Stored data entries:
════

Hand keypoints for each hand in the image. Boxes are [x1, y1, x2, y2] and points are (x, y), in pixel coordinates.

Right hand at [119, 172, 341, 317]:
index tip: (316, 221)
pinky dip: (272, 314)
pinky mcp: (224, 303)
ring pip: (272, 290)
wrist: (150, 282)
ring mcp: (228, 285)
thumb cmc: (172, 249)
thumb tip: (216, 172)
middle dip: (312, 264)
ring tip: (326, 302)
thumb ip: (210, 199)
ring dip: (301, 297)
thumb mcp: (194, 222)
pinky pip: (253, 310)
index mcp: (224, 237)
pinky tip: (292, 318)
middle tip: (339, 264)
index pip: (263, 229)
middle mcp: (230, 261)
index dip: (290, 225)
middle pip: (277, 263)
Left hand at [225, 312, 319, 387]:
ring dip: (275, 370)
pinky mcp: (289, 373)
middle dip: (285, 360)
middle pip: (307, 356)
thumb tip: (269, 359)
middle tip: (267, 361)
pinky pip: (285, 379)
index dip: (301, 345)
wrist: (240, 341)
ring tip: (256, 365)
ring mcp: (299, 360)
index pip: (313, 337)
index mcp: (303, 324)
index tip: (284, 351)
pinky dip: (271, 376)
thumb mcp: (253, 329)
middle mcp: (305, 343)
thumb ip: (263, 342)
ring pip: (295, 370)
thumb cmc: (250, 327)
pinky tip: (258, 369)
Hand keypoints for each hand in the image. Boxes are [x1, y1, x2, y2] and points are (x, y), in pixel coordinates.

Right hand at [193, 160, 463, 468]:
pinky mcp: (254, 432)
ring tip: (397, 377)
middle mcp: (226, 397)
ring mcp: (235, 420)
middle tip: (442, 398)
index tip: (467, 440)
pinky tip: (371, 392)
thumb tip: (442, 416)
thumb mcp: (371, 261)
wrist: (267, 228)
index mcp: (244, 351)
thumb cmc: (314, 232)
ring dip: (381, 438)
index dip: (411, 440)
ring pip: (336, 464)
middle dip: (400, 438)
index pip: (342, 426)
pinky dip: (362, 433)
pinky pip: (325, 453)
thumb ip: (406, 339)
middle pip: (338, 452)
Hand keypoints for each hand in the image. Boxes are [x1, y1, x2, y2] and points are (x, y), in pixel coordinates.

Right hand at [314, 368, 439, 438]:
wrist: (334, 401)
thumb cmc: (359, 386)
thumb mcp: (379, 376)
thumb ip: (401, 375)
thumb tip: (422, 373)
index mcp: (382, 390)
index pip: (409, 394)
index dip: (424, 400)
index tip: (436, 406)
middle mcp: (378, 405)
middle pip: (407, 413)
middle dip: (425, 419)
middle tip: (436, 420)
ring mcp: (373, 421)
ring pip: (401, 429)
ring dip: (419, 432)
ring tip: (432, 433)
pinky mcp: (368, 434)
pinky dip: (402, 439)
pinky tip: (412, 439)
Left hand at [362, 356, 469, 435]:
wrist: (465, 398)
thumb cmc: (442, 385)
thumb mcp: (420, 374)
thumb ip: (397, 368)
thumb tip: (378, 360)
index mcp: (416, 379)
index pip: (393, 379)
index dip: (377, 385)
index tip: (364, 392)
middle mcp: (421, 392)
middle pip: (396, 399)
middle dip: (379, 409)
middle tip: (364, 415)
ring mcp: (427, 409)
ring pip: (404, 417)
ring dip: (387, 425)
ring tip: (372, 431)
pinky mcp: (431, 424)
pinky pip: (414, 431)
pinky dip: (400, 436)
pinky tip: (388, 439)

════

YOUR TASK:
For every line of the records that includes the string "Right", add one to a tally; the answer is that tally alone.

RESPONSE TO THE TASK:
3